Work to be completed: When you give the entries again, keep every word as it stands and drop the pictures.

Data to examine:
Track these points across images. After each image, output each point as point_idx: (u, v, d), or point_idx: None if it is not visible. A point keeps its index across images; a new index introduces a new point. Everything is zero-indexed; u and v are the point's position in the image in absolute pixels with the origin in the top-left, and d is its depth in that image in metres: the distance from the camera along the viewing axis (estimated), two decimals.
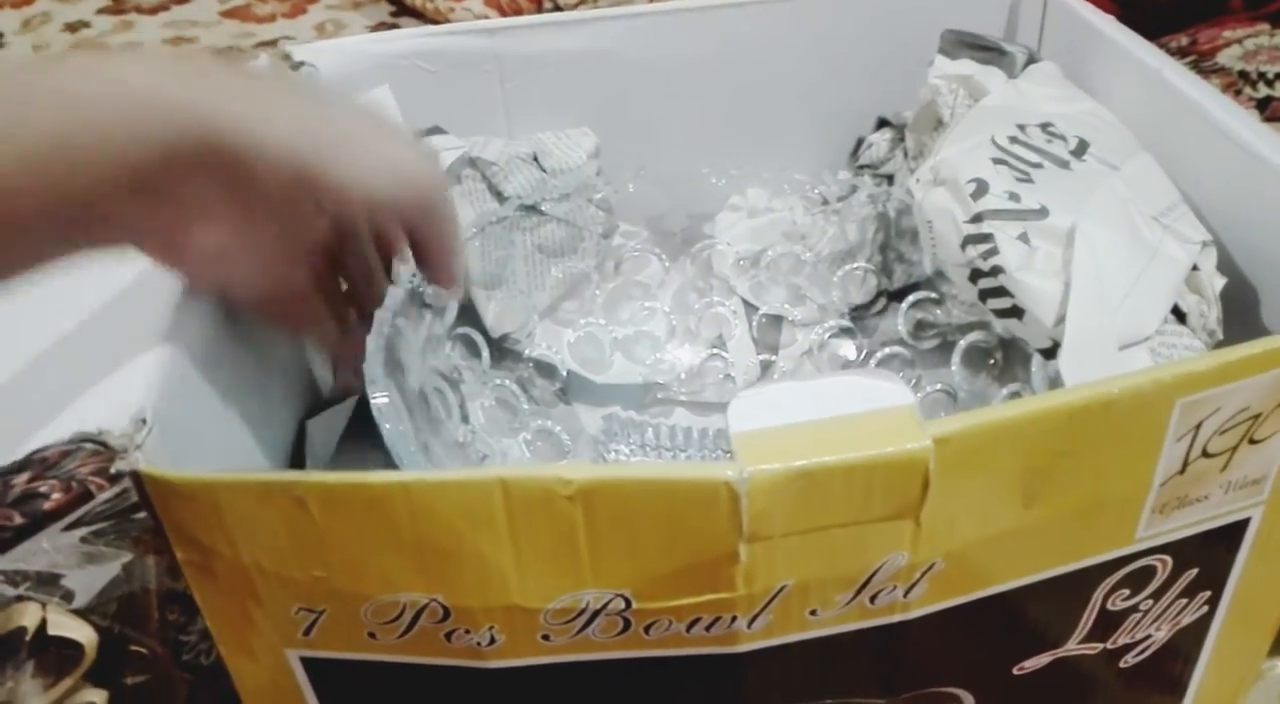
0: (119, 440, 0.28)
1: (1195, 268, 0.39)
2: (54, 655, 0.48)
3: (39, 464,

Exercise result:
Track these points across images. After each image, output each point as point_idx: (u, v, d), or point_idx: None if it is not visible. A point keeps its index across images; a new index introduces a new point. Everything is zero-indexed; u and v are the point's position in the image in absolute pixels with the origin in the top-left, and d is its depth in that image in metres: the distance from the camera along the viewing axis (estimated), two decimals.
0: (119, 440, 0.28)
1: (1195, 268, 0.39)
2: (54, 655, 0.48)
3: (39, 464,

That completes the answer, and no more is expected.